Свинья грязи всегда найдет, сказал народ, и тут же принялся за воплощение афоризма в жизнь. Жрали мы не просто много, а очень много. В течение нескольких дней образовались клубы любителей пива, предпочитателей портвейна, обожателей горьких настоек и самая агрессивная партия – фанатов водки. Поскольку яблочное вино не любил никто, мне пришлось примкнуть к последней, как самой многочисленной.
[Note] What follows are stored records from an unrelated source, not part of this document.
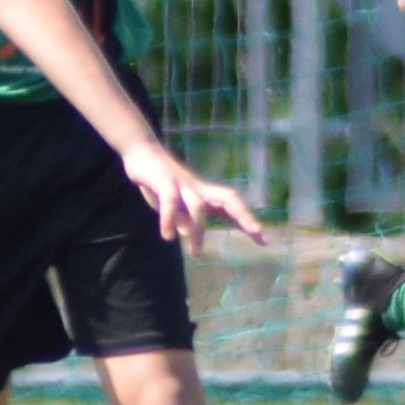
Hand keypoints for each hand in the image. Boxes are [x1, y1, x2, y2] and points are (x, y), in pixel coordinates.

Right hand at [122, 144, 265, 248]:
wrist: (140, 149)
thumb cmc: (160, 180)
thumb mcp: (175, 203)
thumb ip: (183, 217)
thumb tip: (190, 234)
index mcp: (204, 193)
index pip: (232, 206)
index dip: (248, 221)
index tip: (263, 241)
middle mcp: (198, 187)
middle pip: (228, 197)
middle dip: (243, 214)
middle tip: (256, 233)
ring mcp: (182, 183)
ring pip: (198, 206)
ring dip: (199, 230)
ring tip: (196, 254)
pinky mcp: (163, 180)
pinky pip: (169, 201)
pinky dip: (169, 219)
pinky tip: (168, 236)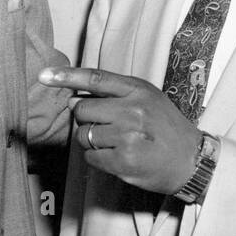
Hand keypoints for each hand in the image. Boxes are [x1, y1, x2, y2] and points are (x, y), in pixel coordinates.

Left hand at [39, 66, 199, 193]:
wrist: (192, 160)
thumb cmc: (166, 128)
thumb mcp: (148, 99)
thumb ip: (114, 95)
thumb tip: (73, 100)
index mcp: (137, 90)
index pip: (95, 78)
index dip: (66, 76)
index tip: (44, 76)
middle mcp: (132, 110)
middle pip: (81, 111)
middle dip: (87, 121)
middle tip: (109, 128)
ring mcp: (127, 136)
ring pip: (84, 136)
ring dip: (93, 142)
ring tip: (118, 143)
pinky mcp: (123, 160)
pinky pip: (90, 157)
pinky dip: (98, 159)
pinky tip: (118, 158)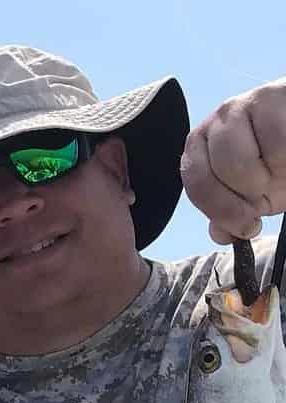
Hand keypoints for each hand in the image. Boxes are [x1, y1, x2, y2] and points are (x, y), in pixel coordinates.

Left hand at [181, 78, 285, 244]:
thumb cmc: (279, 163)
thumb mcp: (254, 195)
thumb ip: (231, 214)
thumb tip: (220, 234)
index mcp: (200, 147)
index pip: (197, 184)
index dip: (223, 210)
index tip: (248, 226)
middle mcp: (216, 123)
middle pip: (220, 171)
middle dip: (247, 194)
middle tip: (268, 196)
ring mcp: (243, 105)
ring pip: (243, 158)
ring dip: (268, 177)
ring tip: (281, 173)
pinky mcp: (272, 96)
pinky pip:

Пили мы, как я уже говорил, почти каждый день. Но только если все остальные члены калейдоскопически менялись, то я неизменно находился в центре композиции. Почему – не знаю. Возможно, следуя старому принципу: хочешь разрушить движение – возглавь его.
Но я не похмелялся. Дико болел до обеда, меня трясло, я истекал алкогольным потом, не мог конспектировать лекции, но не похмелялся. Это не значит, что я понимал всю пагубность такой привычки. Это значит, что я по утрам просто не мог на родимую даже смотреть. А не то что пить.
Но как-то мы уехали на деревенскую свадьбу, где пили на выживаемость. Пили так, что я даже не смог участвовать в традиционной драке. Так, вышел только штакетником помахать на заднем фоне, в подтанцовке.
Утром боди встало на четвереньки посреди избы, полной павших бойцов за свободу слова и дела. В смысле – все были мертвецки пьяны. В этот день, я так полагаю, у меня погибла – и зарубцевалась впоследствии – добрая половина мозга. Все, что я уничтожил возлияниями после этого, – жалкие крохи, не стоящие упоминания. Удивительно, но боди даже на четвереньках стояло с трудом. В соседней комнате сердобольные хозяйки устроили пункт скорой помощи, куда я приполз, как отравленная гербицидами улитка. С трудом залез на стул. Положил трясущиеся руки на стол и стал смотреть на дымящуюся тарелку с тугими деревенскими пельменями. Есть (а равно и жить) я все равно не мог, но запах чувствовал. «Выпейте рюмочку – полегчает», – раздался нежный, ангельский, межпланетный какой-то женский голос. Я в ужасе замотал головой и от этого взвыл. Резкая боль проткнула оба полушария от уха до уха, да еще зацепила глаза.
«Выпейте-выпейте!» – повторила чаровница.
«Пей, легче будет!» – произнес дракон-подросток, положил ногу на ногу, а чешуйчатый хвост на плечо.
Я выпил…
Дракон никогда не говорит: нажрись в говнище, впади в кому или спи в салате. У него и голоса-то нет серьезного. Он шепчет, как змея. Улыбается, как дельфин. Знает удивительно спокойные, мягкие слова. Рюмочка. Стопочка. На посошок. Для сугреву. Дабы не отвыкнуть. По маленькой. Сегодня можно. Чтобы не обидеть. За прекрасных дам. Ты меня уважаешь? После первой не закусывают. Не пьем, а лечимся. Родимая. Беленькая. Чистая как слеза.